THE United States’ refusal to close the detention camp at Guantanamo Bay reflected "a society that is heading towards George Orwell’s Animal Farm", the Archbishop of York, Dr Sentamu, said on Sunday.

He was speaking out in support of a UN report released last week. It described the camp in Cuba, where 500 inmates are being held, as a centre of torture and "cruel, inhuman or degrading treatment". Kofi Annan, the UN Secretary-General, said the camp must close "as soon as possible".

The Archbishop, writing in The Independent on Sunday, urged the UN Human Rights Commission to take legal action against the US. He said it was against international law to hold prisoners without trial. "If their guilt is beyond doubt, why are the Americans afraid to bring them to trial?"

Archbishop Desmond Tutu described the camp as a stain on the character of the US. "It is disgraceful," he told BBC Radio 4’s Today programme. "One cannot find strong enough words to condemn what Britain and the United States and some of their allies have accepted."

He said that under apartheid, as at Guantanamo, people were held for "unconscionably long periods". The rule of law had been "subverted horrendously" . The lack of public outcry, particularly in the US, was "saddening".

Dr Tutu also criticised Britain’s 28-day detention period for terror suspects as excessive.
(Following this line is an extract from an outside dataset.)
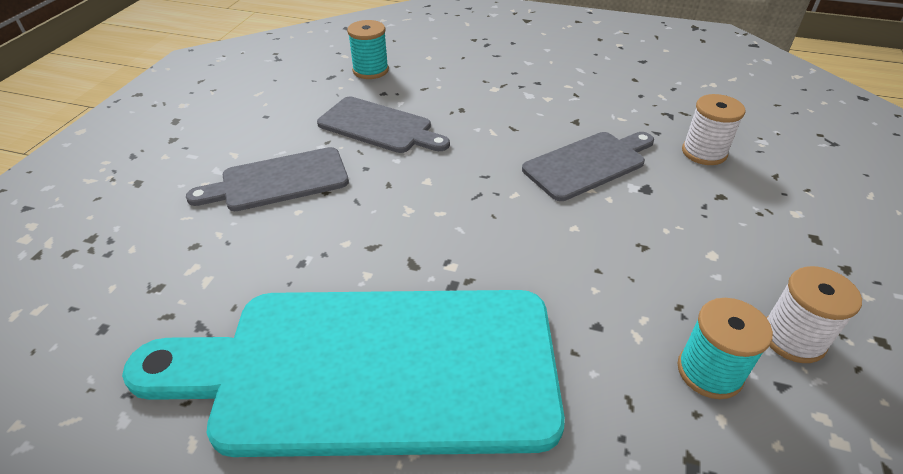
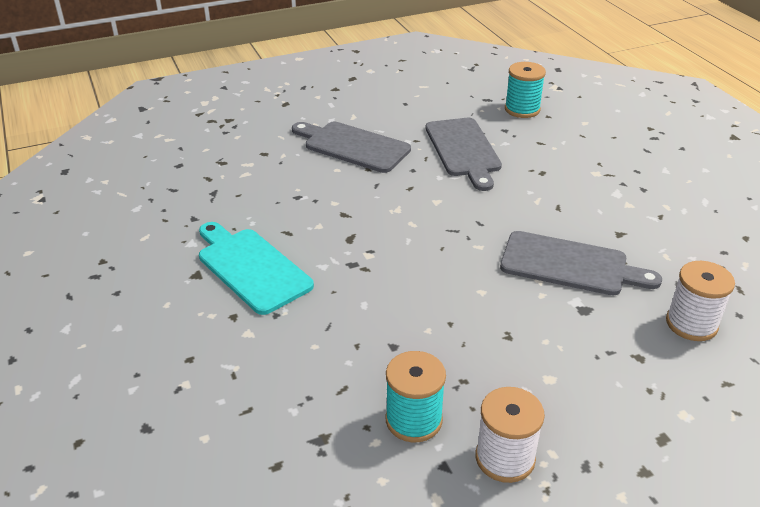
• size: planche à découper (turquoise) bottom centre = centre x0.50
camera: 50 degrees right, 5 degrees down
As for Mr Blair’s attempt to hold terror suspects for up to 90 days without charge: "Ninety days for a South African is an awful déjà-vu, because we had in South Africa in the bad old days a 90-day detention law."

The US National Council of Churches (NCC) called on the US Government to close the detention centre. The NCC general secretary, the Revd Dr Bob Edgar, reiterated a request to be allowed to send a delegation.